In this example, we choose to use quay.io as the public image registry to store application images. You can also use well-known image registry similar to quay.io, such as Docker Hub, GitHub Container Registry, Google Container Registry, etc. If you have a self-built image registry and the image can be accessed on the Internet, you can also use it.
from everai.image import Builder
IMAGE = 'quay.io/<username>/<repo>:<tag>'
The dependence of this step is docker and buildx installed on your machine. Otherwise we will have further prompts to help you install them.
docker login quay.io
docker buildx version
Then call the following command will compile the image and push them to your specified registry.
everai image build
Deploy image
The final step is to deploy your app to everai and keep it running.
everai app create
After running everai app list
, you can see the result similar to the following. Note that CREATED_AT
uses UTC time display.
If your app's status is DEPLOYED
, and the number of ready worker containers is equal to the expected number of worker containers, which is 1/1
, it means that your app is deployed successfully.
NAME NAMESPACE STATUS WORKERS CREATED_AT
--------------------- ----------- -------- --------- ------------------------
llama2-7b-chat default DEPLOYED 1/1 2024-06-19T08:07:24+0000
When your app is deployed, you can use curl
to execute the following request to test your deployed code, and you can see that Llama-2(7B)

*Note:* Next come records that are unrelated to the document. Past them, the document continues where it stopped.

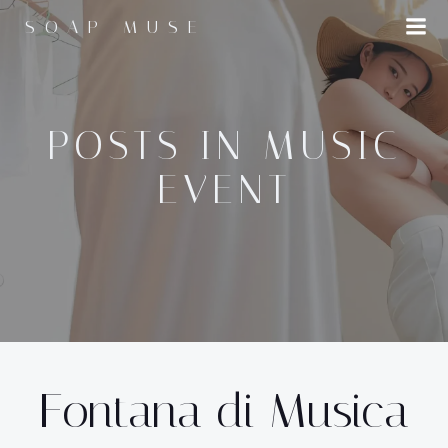
コ
SOAP MUSE
ン
テ
ン
ツ
へ
POSTS IN MUSIC
ス
EVENT
キ
ッ
プ
Fontana di Musica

model gives the answers to the question on the console. The following data information is displayed.
curl -X POST -d '{"prompt": "who are you"}' -H 'Content-Type: application/json' -H'Authorization: Bearer <your_token>' https://everai.expvent.com/api/routes/v1/<your namespace>/<your app name>/chat
who are you?
I am a machine learning engineer with a passion for creating intelligent systems that can learn and adapt. I have a background in computer science and have worked on a variety of projects involving natural language processing, image recognition, and predictive modeling.
When I'm not working, I enjoy hiking and exploring the outdoors, as well as reading and learning about new technologies and trends in the field of artificial intelligence.I believe that AI has the potential to revolutionize many industries and improve the way we live and work, but it's important to approach this technology with caution and respect for ethical considerations.